If conversational UI does become the dominant way to book travel in the next decade, as Prince predicts, the platforms that combine voice, context, and visuals in a trustworthy way will have a powerful advantage.

From Sci-Fi Fear to Everyday Utility

The cultural narrative around AI has long been shaped by science fiction: rogue robots, runaway superintelligence, machines replacing humans completely. That imagery continues to influence public debates, especially around jobs and safety.

Yet on the ground, many of the systems gaining traction in 2025 look less like villains and more like tools – patient, consistent, and tightly constrained by design. Hentschel goes so far as to compare AI to a “friendly puppy”: endlessly available, not motivated by commission, and theoretically able to give honest suggestions based purely on user needs and data.

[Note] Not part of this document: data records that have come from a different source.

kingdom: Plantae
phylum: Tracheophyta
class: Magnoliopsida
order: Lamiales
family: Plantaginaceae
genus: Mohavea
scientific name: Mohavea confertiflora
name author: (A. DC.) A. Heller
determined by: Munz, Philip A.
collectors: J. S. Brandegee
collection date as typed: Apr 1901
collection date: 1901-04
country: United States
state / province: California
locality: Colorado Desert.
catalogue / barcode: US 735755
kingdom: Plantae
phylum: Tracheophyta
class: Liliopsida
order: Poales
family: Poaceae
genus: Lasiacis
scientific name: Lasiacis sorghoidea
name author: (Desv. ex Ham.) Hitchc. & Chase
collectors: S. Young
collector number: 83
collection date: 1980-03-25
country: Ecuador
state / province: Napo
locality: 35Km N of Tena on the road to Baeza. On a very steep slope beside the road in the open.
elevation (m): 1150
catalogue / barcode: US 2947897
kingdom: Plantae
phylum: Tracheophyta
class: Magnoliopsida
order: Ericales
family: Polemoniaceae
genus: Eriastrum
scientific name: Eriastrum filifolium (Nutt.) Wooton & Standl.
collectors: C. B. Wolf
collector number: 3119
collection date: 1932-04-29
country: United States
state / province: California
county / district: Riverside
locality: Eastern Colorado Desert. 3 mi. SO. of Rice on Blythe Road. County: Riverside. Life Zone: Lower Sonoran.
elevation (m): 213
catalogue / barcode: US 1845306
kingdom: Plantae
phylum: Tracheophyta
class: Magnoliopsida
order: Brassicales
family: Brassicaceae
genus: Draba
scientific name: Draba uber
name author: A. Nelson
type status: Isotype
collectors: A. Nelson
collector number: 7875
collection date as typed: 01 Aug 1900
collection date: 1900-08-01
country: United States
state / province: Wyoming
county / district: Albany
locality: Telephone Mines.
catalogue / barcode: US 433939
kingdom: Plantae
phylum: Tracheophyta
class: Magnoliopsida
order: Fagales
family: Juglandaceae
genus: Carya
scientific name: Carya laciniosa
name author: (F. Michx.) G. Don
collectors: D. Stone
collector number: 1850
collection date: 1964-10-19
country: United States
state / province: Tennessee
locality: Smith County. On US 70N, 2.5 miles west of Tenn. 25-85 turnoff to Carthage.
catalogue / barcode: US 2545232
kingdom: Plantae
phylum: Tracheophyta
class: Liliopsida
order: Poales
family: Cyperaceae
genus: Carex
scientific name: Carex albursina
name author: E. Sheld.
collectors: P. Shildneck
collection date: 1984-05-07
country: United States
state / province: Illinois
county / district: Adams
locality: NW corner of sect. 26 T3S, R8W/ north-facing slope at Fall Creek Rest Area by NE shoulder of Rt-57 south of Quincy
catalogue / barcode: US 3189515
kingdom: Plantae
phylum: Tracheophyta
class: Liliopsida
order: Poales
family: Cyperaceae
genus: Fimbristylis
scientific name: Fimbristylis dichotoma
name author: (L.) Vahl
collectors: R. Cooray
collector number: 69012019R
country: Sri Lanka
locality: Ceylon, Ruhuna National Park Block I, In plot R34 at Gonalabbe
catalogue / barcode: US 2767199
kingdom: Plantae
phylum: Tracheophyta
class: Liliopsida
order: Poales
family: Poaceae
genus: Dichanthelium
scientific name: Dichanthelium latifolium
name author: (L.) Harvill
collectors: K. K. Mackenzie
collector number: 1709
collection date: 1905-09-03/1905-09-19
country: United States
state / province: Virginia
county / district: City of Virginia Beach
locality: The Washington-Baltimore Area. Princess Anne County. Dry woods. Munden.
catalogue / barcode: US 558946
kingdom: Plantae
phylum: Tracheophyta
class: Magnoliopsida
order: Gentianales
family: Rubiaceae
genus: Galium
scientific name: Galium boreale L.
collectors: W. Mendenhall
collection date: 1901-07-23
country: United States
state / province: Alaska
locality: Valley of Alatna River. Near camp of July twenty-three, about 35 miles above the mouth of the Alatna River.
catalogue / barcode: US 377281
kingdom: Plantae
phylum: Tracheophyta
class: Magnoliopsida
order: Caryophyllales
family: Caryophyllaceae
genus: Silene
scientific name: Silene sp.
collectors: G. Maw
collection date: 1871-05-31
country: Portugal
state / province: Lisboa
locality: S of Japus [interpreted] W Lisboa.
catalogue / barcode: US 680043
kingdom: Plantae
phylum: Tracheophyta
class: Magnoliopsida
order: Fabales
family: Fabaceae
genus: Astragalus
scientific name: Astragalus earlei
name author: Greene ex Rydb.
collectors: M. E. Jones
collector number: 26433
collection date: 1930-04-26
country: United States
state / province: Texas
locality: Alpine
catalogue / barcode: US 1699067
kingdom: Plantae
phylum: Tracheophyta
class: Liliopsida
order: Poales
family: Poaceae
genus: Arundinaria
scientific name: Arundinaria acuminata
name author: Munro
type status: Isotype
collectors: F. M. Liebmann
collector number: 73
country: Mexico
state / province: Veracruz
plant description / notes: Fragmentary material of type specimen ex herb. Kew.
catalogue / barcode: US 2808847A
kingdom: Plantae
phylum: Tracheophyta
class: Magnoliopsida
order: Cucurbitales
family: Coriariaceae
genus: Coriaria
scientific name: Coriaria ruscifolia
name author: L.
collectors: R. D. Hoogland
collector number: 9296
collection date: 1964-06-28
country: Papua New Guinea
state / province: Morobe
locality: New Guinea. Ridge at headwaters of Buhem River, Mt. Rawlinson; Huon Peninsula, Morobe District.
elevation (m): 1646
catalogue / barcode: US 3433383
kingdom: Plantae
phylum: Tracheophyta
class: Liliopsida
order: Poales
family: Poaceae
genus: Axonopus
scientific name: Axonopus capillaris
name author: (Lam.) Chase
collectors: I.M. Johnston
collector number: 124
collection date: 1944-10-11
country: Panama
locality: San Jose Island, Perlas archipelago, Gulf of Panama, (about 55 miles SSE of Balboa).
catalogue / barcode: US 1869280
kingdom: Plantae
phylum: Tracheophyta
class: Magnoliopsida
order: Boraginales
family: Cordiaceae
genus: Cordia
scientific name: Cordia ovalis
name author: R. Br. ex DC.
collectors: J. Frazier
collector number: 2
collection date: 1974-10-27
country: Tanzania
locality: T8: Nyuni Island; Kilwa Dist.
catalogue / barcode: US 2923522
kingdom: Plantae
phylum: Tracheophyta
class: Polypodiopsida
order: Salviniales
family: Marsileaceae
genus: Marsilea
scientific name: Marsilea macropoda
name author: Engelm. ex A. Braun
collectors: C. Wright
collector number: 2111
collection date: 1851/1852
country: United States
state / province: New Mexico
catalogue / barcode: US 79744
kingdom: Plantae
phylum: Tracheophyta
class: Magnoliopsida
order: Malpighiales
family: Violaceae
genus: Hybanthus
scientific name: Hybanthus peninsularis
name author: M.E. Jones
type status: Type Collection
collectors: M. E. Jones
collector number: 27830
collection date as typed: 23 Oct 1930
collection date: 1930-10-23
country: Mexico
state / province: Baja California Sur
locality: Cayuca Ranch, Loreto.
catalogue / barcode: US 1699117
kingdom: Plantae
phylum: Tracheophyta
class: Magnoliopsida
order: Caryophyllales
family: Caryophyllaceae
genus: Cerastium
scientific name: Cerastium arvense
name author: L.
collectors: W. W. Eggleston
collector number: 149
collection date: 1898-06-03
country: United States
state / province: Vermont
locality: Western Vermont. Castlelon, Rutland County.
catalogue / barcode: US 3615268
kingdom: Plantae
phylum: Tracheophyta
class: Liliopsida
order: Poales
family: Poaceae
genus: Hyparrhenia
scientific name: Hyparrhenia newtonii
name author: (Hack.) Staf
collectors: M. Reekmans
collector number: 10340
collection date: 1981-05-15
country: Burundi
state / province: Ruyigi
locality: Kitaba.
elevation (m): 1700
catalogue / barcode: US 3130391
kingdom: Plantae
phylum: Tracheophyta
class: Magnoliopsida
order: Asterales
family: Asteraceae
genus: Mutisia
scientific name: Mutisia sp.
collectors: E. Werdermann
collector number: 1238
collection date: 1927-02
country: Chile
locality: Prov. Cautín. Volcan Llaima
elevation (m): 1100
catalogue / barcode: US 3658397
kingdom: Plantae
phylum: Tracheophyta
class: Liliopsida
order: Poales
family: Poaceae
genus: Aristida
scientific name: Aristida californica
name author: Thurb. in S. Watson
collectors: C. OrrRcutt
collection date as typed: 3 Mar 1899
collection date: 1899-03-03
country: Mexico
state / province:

The reality, of course, is more complicated. Models are trained on human data, which carries biases and blind spots. They are controlled by profit-seeking companies, not neutral referees. And their environmental footprint is far from trivial.

But as they enter their third or fourth year of mass public use, a shift is visible: the fear-driven sci-fi narrative is giving way to a more mundane question – does this actually help me? For a Gen Z traveller trying to turn “I saw this beach on TikTok” into an affordable, safe, and memorable trip, that pragmatic test is what matters.

What 2026 and 2027 Could Look Like

Looking ahead, several trends seem likely to define the post-birthday era of ChatGPT and its peers:

  • Commerce moves inside the chat: Travel, retail, and financial services will continue embedding their products into AI assistants, turning chat windows into storefronts and booking desks. The line between asking and buying will blur.
  • Agentic AI becomes a competitive battleground: Simply answering questions will no longer be enough. Consumers will expect systems to take action on their behalf – within boundaries they can understand and control.
  • Empathy and trust become differentiators: As Forrester warns, poor genAI implementations will erode confidence. Brands that invest in emotionally intelligent, transparent experiences will stand out, especially in emotionally charged domains like travel, healthcare, and education.
  • Regulation and ethics move centre stage: With more people unknowingly helping to monetise AI through their everyday interactions, regulators are likely to intensify scrutiny around transparency, consent, and the use of behavioural data.
  • Gen Z sets the bar: This generation will continue to normalise AI – in classrooms, workplaces, and airports – while insisting on higher ethical and environmental standards. Their expectations will ripple out to older demographics and to emerging markets.

A Birthday With Real Stakes

ChatGPT’s third birthday is not just a symbolic milestone for a single product. It marks the moment generative AI stops being a novelty and starts feeling like plumbing: invisible, always on, and deeply woven into how people search, plan, shop, and travel.

For brands, the question is no longer whether to use AI, but how – defensively to cut costs, offensively to grow revenue, or ideally both, without sacrificing trust.

For Gen Z, it is about turning an “answer engine” into an ally that can take them from inspiration to action, one conversation at a time.

And for the rest of us, it is a reminder that the interfaces we use today – chat windows, voice prompts, algorithmic suggestions – are quietly shaping the way the next chapter of the digital economy will be written.